BORGO SAN LORENZO – Borgo San Lorenzo ospita l’11^ “Festa Interregionale del Pensionato” organizzata all’Associazione Pensionati della Cia del centro Italia. Oltre 500 i partecipanti provenienti da Abruzzo, Lazio, Marche, Molise, Sardegna, Umbria e ovviamente Toscana.
Due giorni di appuntamenti che sono iniziati ieri con il convegno di apertura che si è svolto presso l’Auditorium dell’Istituto Giotto Ulivi con il saluto della Vicesindaca e Assessora all’Agricoltura Cristina Becchi.
“Quest’anno – ha dichiarato il Presidente Associazione Pensionati Toscana della Cia Enrico Vacirca – abbiamo avuto l’onore di ospitare la nostra Festa e abbiamo scelto il Mugello perché conserva le caratteristiche di un territorio rurale e noi apparteniamo ai territori rurali perché siamo pensionati del settore agricolo. Siamo qui per festeggiare, ma anche per confrontarci, ribadire le nostre esigenze come la battaglia che stiamo portando avanti per l’adeguamento delle pensioni minime che per la nostra categoria sono di poco superiori ai 600 Euro, sotto la soglia della povertà. Quella di questi giorni per noi è una festa che vuole però anche stigmatizzare una problematica che ci viene raccontata bene dal titolo dell’evento ‘Disuguaglianze nelle disuguaglianze. Gli anziani nelle aree rurali’. Vorrei ringraziare tutto il territorio del Mugello che ha risposto presente alle esigenze di accoglienza di questo evento, segno delle potenzialità che quest’area rurale può mettere in campo”.

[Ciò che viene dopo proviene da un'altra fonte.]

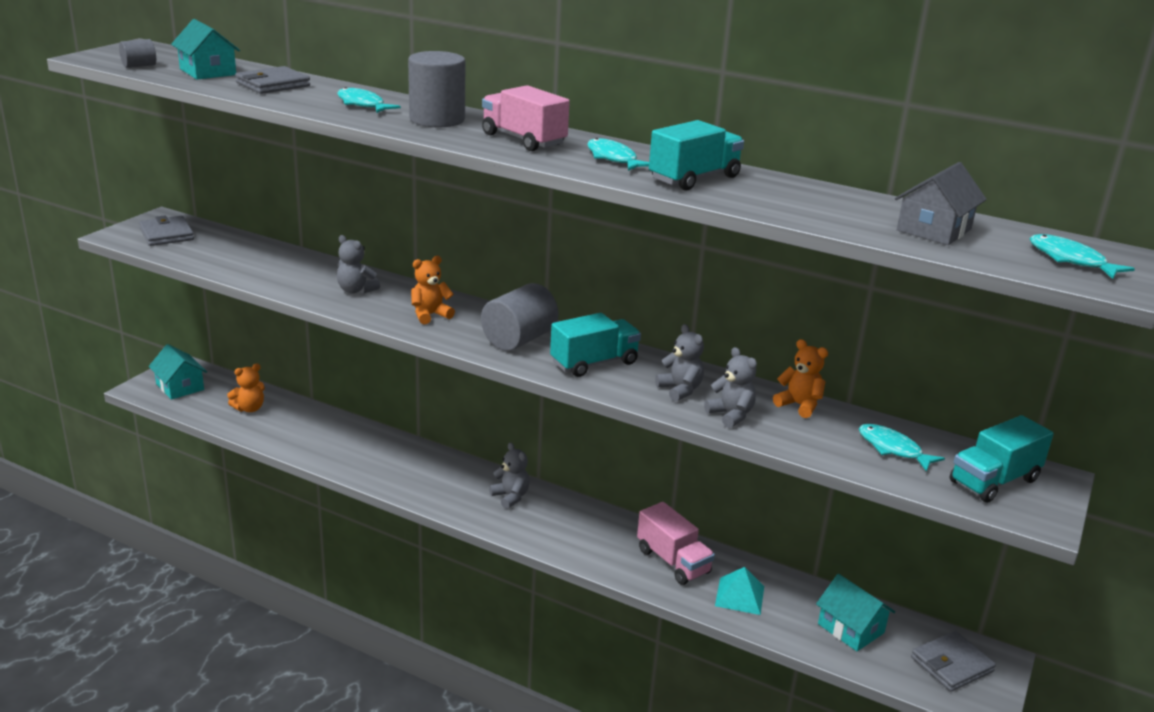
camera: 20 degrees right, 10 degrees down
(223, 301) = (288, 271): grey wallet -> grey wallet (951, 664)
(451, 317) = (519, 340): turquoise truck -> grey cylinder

“Sono orgogliosa – ha detto la Vicesindaco e Assessore all’Agricoltura – che Borgo San Lorenzo ospiti questo evento e che lo faccia in uno dei suoi Istituti Secondari di Secondo Grado dove tra l’altro c’è proprio l’indirizzo Agrario, unendo così la formazione di coloro che si stanno preparando al mondo del lavoro a coloro che quel lavoro l’hanno vissuto sulla propria pelle. Il Mugello ha nel settore agricolo uno dei suoi punti di forza, l’agricoltura preserva il nostro territorio, dà posti di lavoro, è una parte fondamentale della nostra economia. Per evitare che ci siano disuguaglianze nelle disuguaglianze dobbiamo da un lato sostenere gli adeguamenti delle pensioni, dall’altro proseguire con forza negli impegni che già stiamo portando avanti in tema di sanità territoriale, servizi, collegamenti, infrastrutture anche digitali. Grazie intanto a tutti i partecipanti e a tutte le delegazioni presenti per essere qui”.
I partecipanti nella mattinata di domenica 9 ottobre si sono poi spostati nel vicino comune di Scarperia e San Piero per concludere la propria visita in Mugello ed i lavori legati alla festa del Pensionato della Cia.
“Con molto piacere stamani mattina in Piazza dei Vicari sono intervenuto all’ Undicesima Edizione interregionale della Festa del Pensionato della Cia ( Confederazione italiana Agricoltori) – commenta il sindaco di Scarperia e San Piero Federico Ignesti -. Oltre 500 persone provenienti da Sardegna, Umbria, Abruzzo, Marche,Molise, Lazio ,Toscana e una rappresentanza della Campania che lavorano in agricoltura sono state presenti, ed era necessario far sentire la vicinanza delle Istituzioni, in questo momento di difficoltà per i costi energetici in aumento per la produzione e la remunerazine non sufficiente per il prodotto finale. Dopo un’estate siccitosa stiamo intervenendo anche in Mugello per realizzare nuovi invasi a sostegno delle coltivazioni. Inoltre le opportunità che potrebbero scaturire dalla transizione energetica inevitabilmente non potranno non tenere conto di chi opera nel settore agro-alimentare, che valorizza il prodotto con azioni di filiera e salubrità. Nel nostro Comune di Scarperia e San Piero concretamente non si applica l’Imu ai cappanmoni strumentali per il settore agricolo, in tutto il Mugello non adottiamo perché area montana l’Imu sui terreni agricoli. Diventa pero’ obbligo abbassare i costi del lavoro anche in agricoltura diminuendo quelli assicurativi che le aziende devono sostenere, perché ancorati a situazioni non corrispondenti alla fotografia attuale delle imprese agricole. Infine é necessario tenere l’attenzione alta su chi con le proprie aziende preserva e presidia il territorio con l’attività di coltivazione o allevamento, quindi investire contro il dissesto idrogeologico diventa strategico per connettere i territori aperti con i centri urbanizzati”.